_PROBLEM STATEMENT:_ Copy out the full listing exactly, omitting any picture it contains.

=== INPUT FOR THIS TASK ===

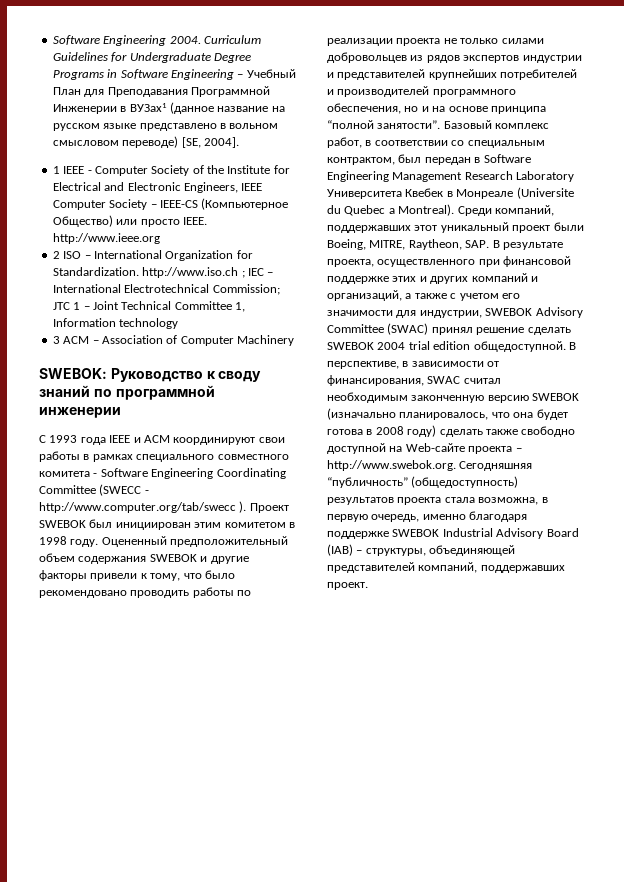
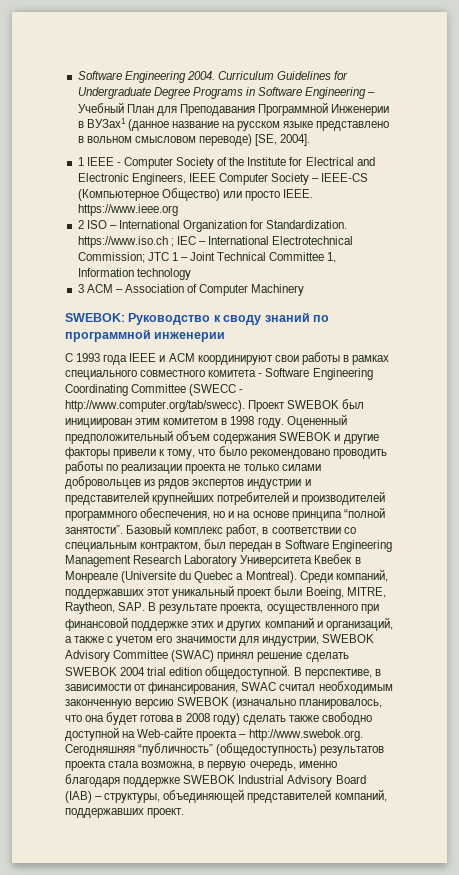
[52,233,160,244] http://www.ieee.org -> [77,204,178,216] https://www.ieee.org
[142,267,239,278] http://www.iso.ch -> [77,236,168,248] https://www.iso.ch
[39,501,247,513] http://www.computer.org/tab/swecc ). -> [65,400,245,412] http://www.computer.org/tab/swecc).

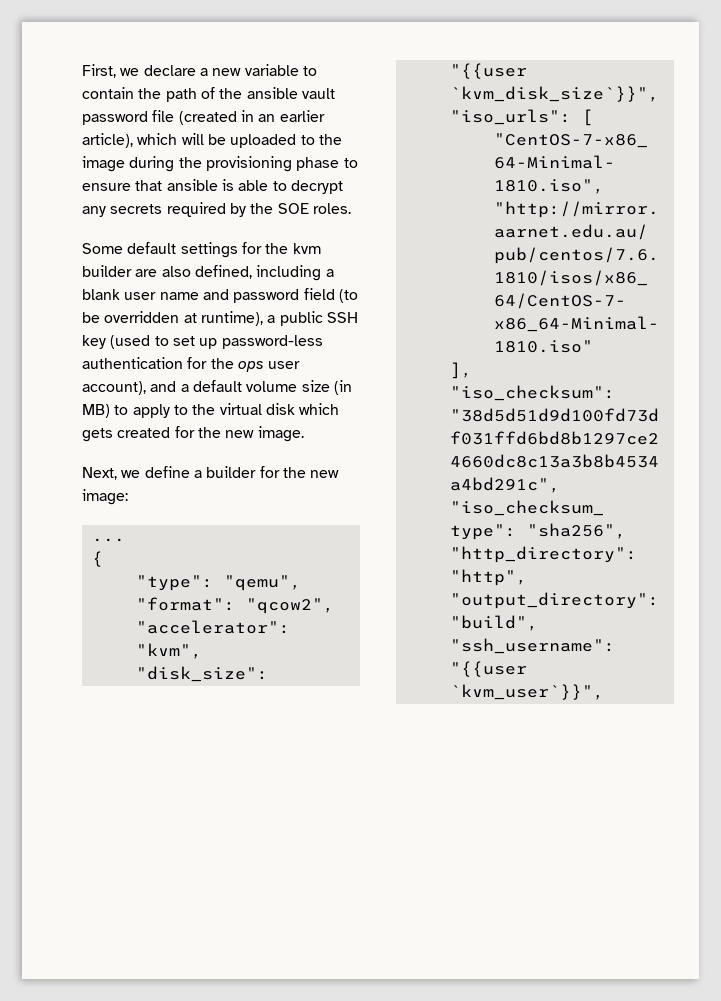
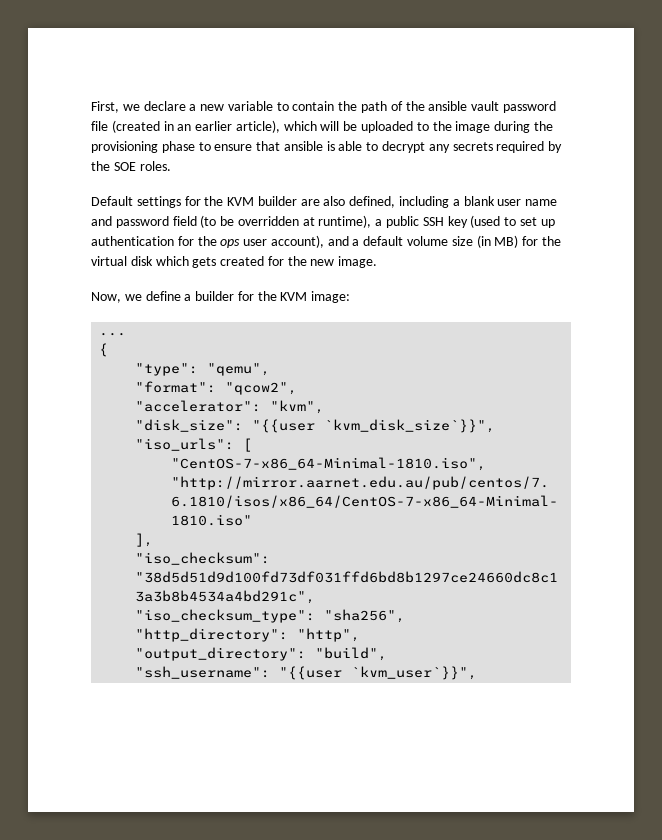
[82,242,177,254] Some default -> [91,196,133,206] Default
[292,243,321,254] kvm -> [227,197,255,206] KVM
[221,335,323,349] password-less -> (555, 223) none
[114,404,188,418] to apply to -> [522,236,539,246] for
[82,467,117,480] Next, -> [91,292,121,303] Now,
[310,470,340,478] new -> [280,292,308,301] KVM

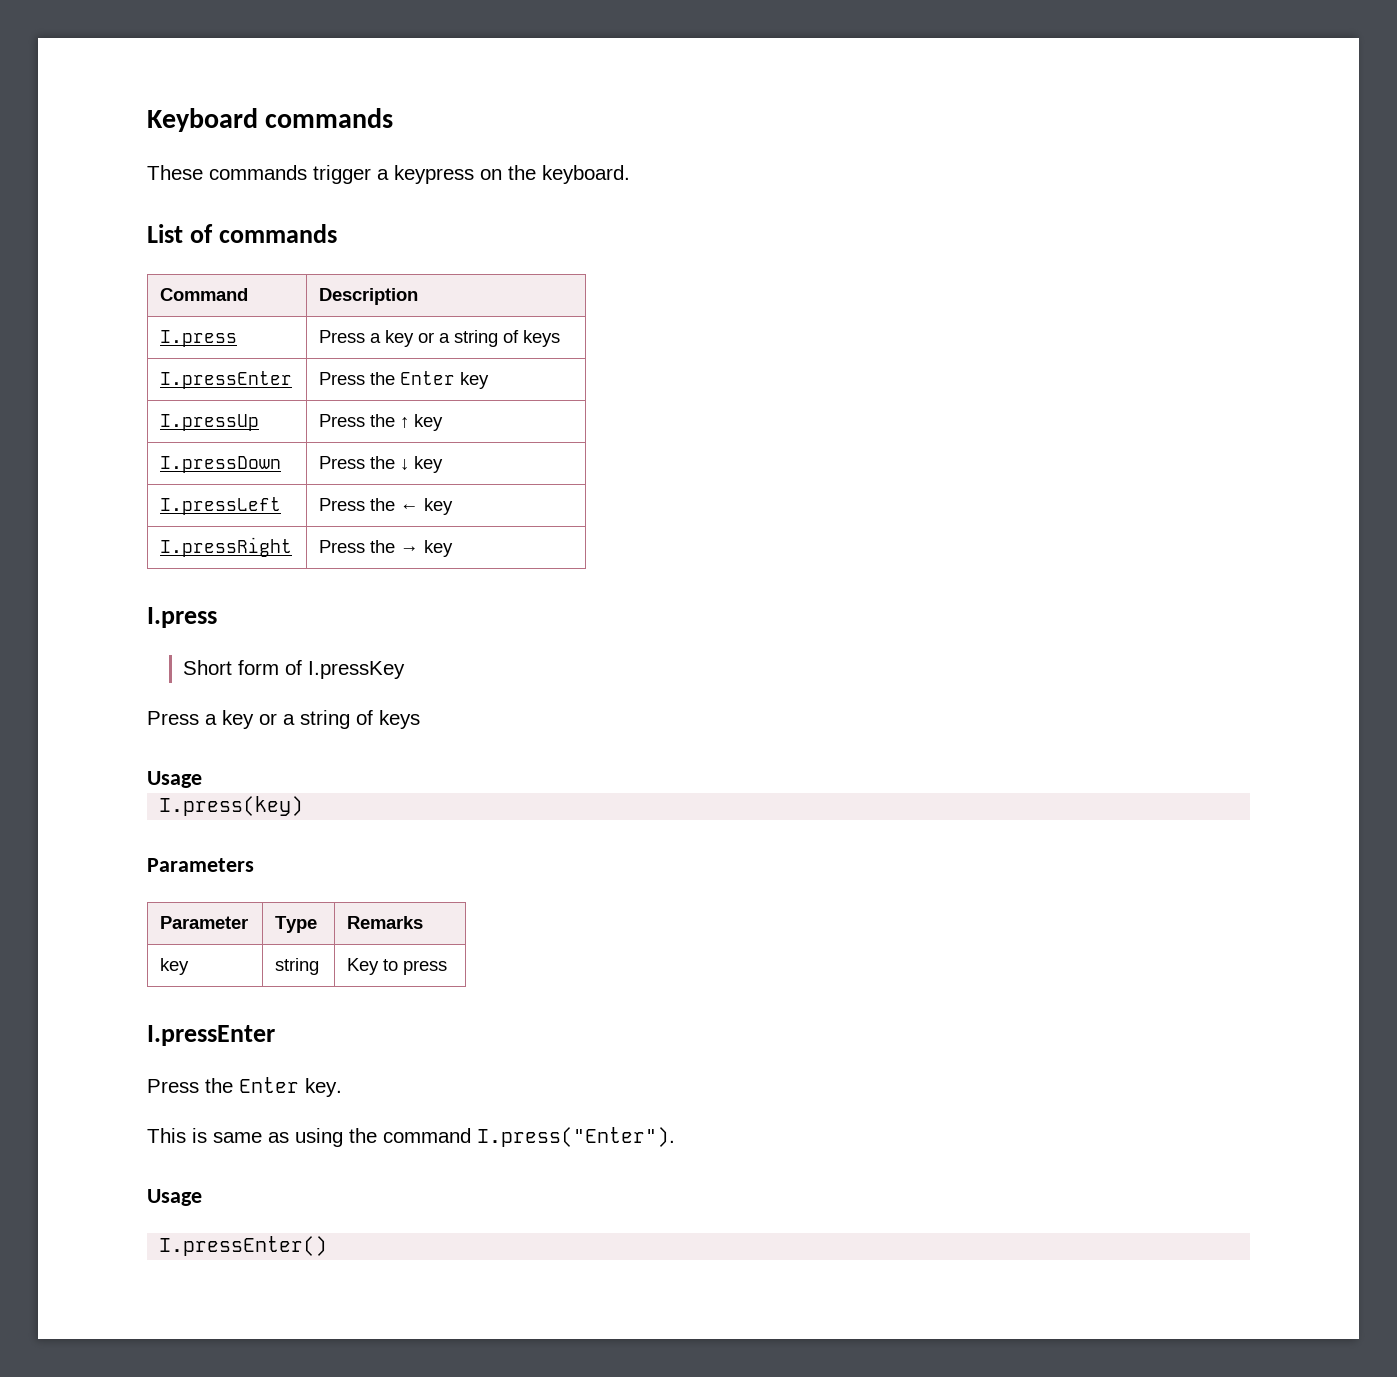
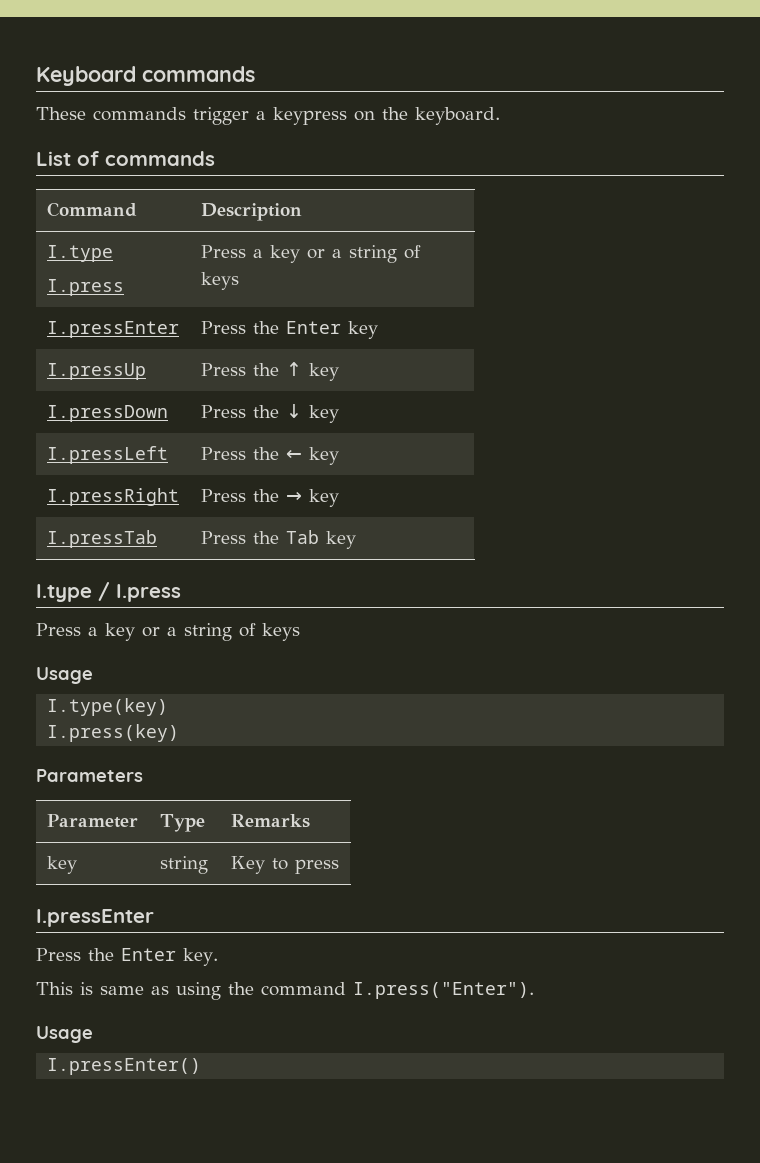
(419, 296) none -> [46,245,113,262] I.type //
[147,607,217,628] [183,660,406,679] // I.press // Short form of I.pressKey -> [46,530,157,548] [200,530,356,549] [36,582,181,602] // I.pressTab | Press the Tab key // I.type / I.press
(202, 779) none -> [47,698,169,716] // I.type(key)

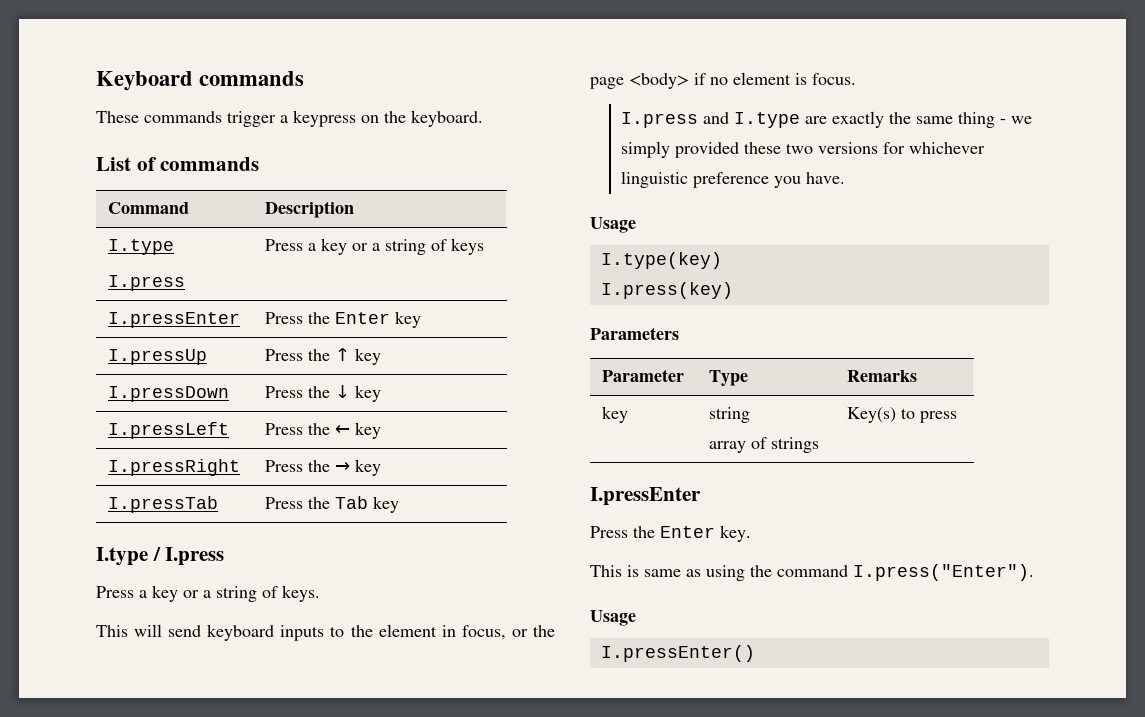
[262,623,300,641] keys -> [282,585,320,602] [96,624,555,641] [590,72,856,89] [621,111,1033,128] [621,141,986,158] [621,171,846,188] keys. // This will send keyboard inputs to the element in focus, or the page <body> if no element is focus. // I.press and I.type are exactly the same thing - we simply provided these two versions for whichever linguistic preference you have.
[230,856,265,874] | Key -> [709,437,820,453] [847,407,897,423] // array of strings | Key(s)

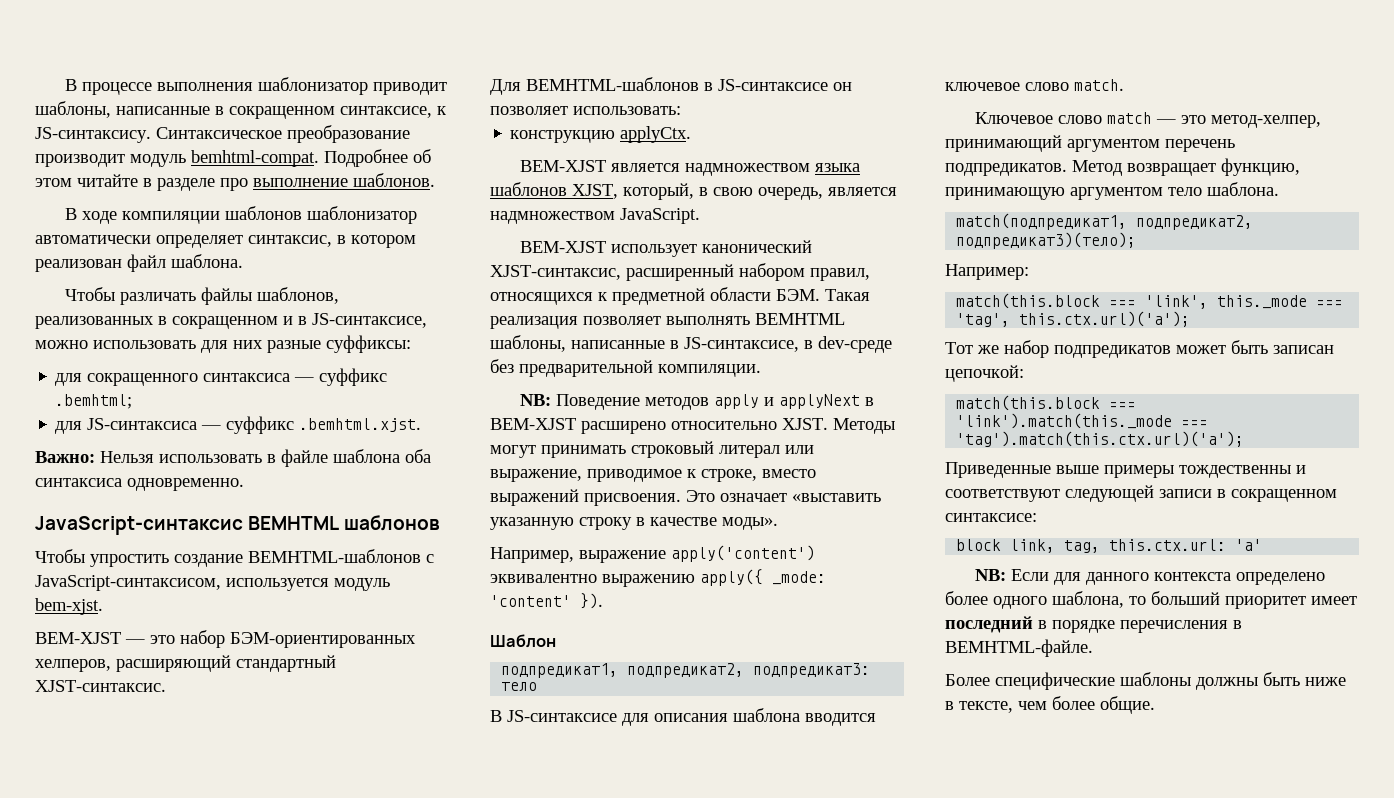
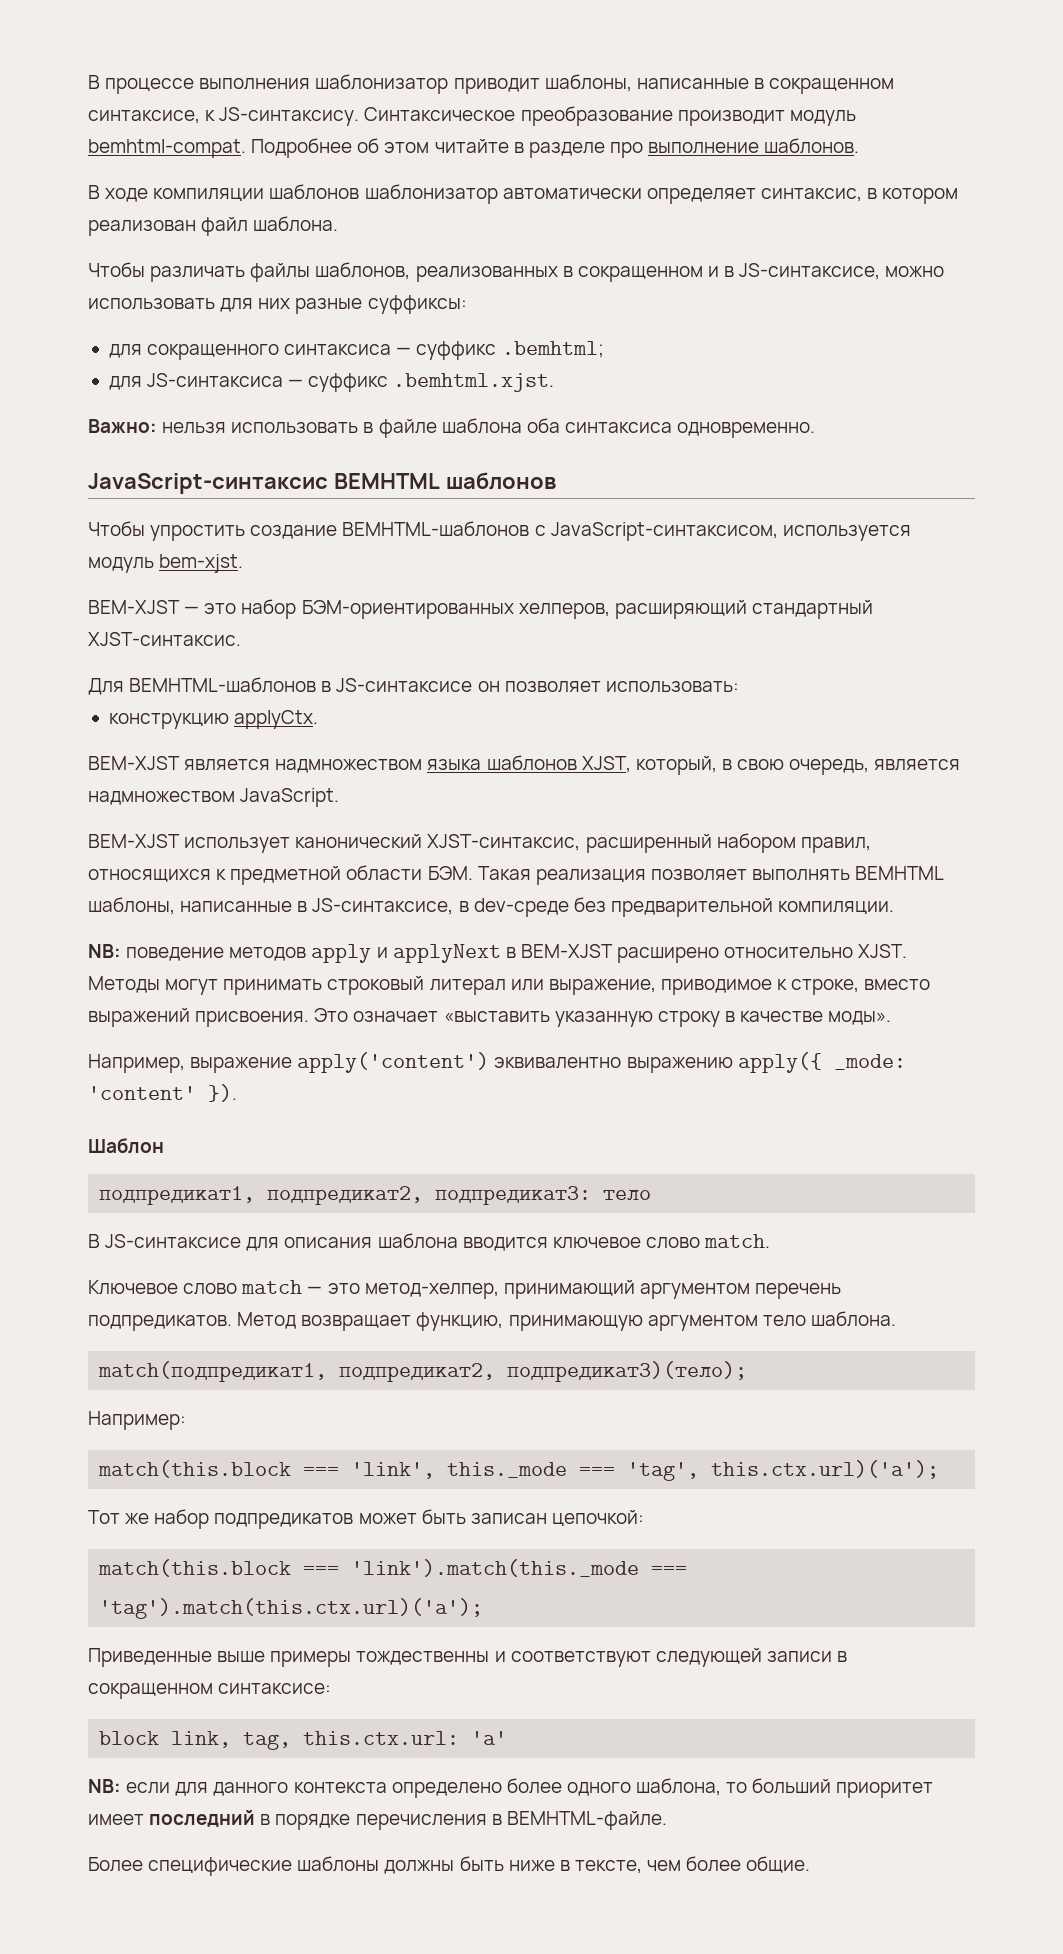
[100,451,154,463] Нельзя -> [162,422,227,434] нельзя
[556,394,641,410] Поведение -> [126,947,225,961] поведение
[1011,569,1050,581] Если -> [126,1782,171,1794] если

===

_RESULT FOR THIS TASK:_
[52,233,160,244] http://www.ieee.org -> [77,204,178,216] https://www.ieee.org
[142,267,239,278] http://www.iso.ch -> [77,236,168,248] https://www.iso.ch
[39,501,247,513] http://www.computer.org/tab/swecc ). -> [65,400,245,412] http://www.computer.org/tab/swecc).

[82,242,177,254] Some default -> [91,196,133,206] Default
[292,243,321,254] kvm -> [227,197,255,206] KVM
[221,335,323,349] password-less -> (555, 223) none
[114,404,188,418] to apply to -> [522,236,539,246] for
[82,467,117,480] Next, -> [91,292,121,303] Now,
[310,470,340,478] new -> [280,292,308,301] KVM

(419, 296) none -> [46,245,113,262] I.type //
[147,607,217,628] [183,660,406,679] // I.press // Short form of I.pressKey -> [46,530,157,548] [200,530,356,549] [36,582,181,602] // I.pressTab | Press the Tab key // I.type / I.press
(202, 779) none -> [47,698,169,716] // I.type(key)

[262,623,300,641] keys -> [282,585,320,602] [96,624,555,641] [590,72,856,89] [621,111,1033,128] [621,141,986,158] [621,171,846,188] keys. // This will send keyboard inputs to the element in focus, or the page <body> if no element is focus. // I.press and I.type are exactly the same thing - we simply provided these two versions for whichever linguistic preference you have.
[230,856,265,874] | Key -> [709,437,820,453] [847,407,897,423] // array of strings | Key(s)

[100,451,154,463] Нельзя -> [162,422,227,434] нельзя
[556,394,641,410] Поведение -> [126,947,225,961] поведение
[1011,569,1050,581] Если -> [126,1782,171,1794] если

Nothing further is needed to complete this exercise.